Winnipeg paramedics say they need five more ambulances to cope with a crisis that could cost lives, and they are challenging the candidates for mayor to commit to solutions.
But Winnipeg Fire Paramedic Service officials say the picture isn't nearly as grim as the paramedics' union paints it. Since 2004, city figures show paramedic calls have gone up at least 15 per cent. And 911 processing times for medical calls have increased 44 per cent over the last three years, say medics.
They say it's taken paramedics 20 or 25 minutes to get to several different cardiac arrest calls in recent months, which puts Winnipeggers at risk. "We have people who just aren't getting ambulances in time," said Chris Broughton, president of the paramedics' local of the Manitoba Government and General Employees' Union.

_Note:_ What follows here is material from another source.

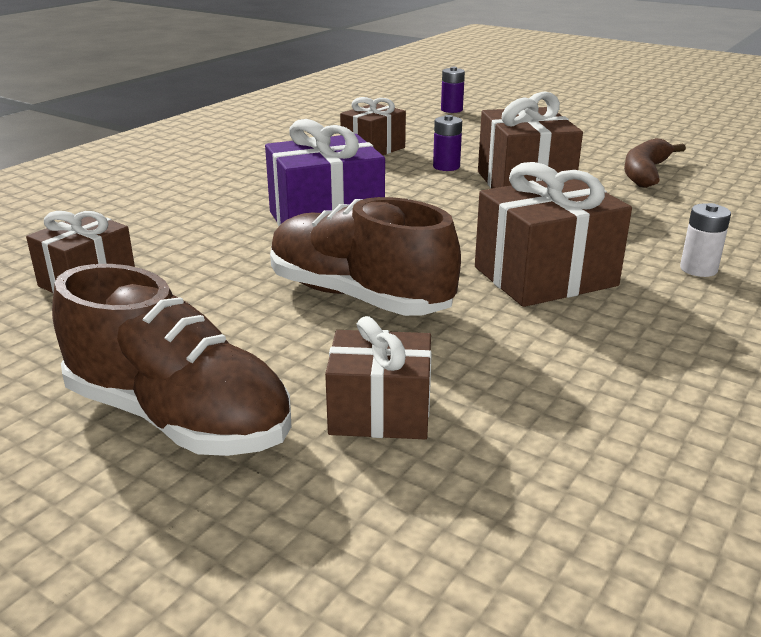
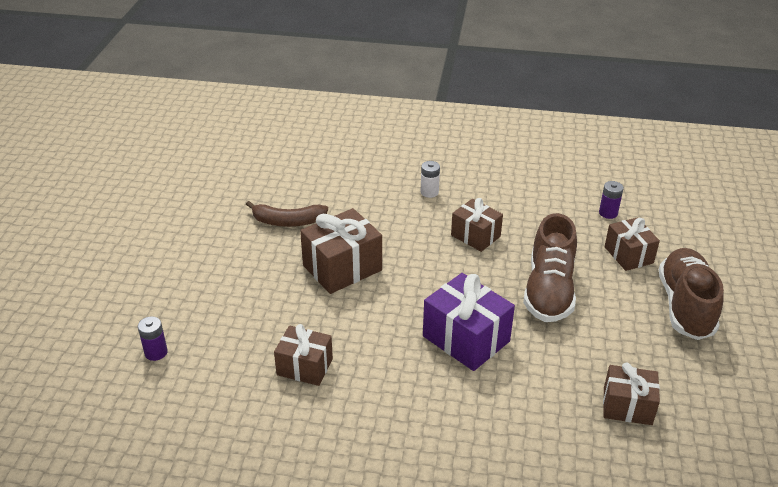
camera: 115 degrees left, 10 degrees up
(446, 167) = (326, 312): purple battery -> purple battery (608, 213)
(545, 276) = (475, 236): brown gift -> brown gift, size x0.65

The union, which has close ties to the NDP, is wading into the election fray today by launching a series of television ads and a website meant to catapult the ambulance shortage onto the campaign agenda. The United Firefighters of Winnipeg, traditionally at loggerheads with paramedics over turf and funding priorities, have already flexed their political muscle by endorsing Mayor Sam Katz. Katz would not comment on the ambulance shortage Sunday. His campaign staff said he was not aware of a problem and hadn't had any new requests for more ambulances from the Winnipeg Fire Paramedic Service. Katz's campaign staff arranged for Acting Chief Reid Douglas to respond to the union's claims.
"At peak times, we could probably use 10 more ambulances, but for the most part we are pretty well-staffed right now," said Douglas, who noted there were a dozen ambulances available for calls Sunday evening, plus 36 cross-trained firefighters able to provide basic medical care. "We've got a model that's the envy of Canada." Douglas said the biggest cause of sporadic paramedic shortages is the long wait times to off-load patients at busy emergency rooms.
A year ago, city data released to the Winnipeg Free Press showed Winnipeg often had no ambulances to dispatch to calls, not even a unit on a lunch break. In June 2009, the city was without an available ambulance for a total of 32 hours. In July, the shortage was more acute -- a total of 37 hours with no ambulances. Those shortages didn't last for more than 10 or 15 minutes, but medics were often stuck at ERs for hours.
"Each and every day we run out of ambulances," Broughton said.
The off-load issue has been a long-standing source of tension between the city and the Winnipeg Regional Health Authority, and it's one of the reasons the WRHA funded an extra ambulance this year. It's only part of the problem, though, Broughton said. A steep increase in call volumes and longer waits in the 911 call centre are also hampering medics. "We're being pulled in two directions and getting ripped in the middle," he said.
Katz made a promise earlier this month to add 19 more call-takers and dispatchers to the police side of the 911 system following a report that found a serious shortage. But Broughton said the fire paramedic side is the "forgotten stepchild of the 911 system."
Broughton said the ad campaign is not just about securing more money for medics. He'd like to see creative, long-term solutions that better integrate paramedics into the health care system, as medics already do double duty as catch-all primary health care providers. "We want to be a part of doing something more effective," he said. "We can be the greeters to the health care system and direct people where they need to be instead of the ER."
"It's clear we have a critical problem that doesn't seem to be registering anywhere on the agenda," mayoral challenger Judy Wasylycia-Leis said.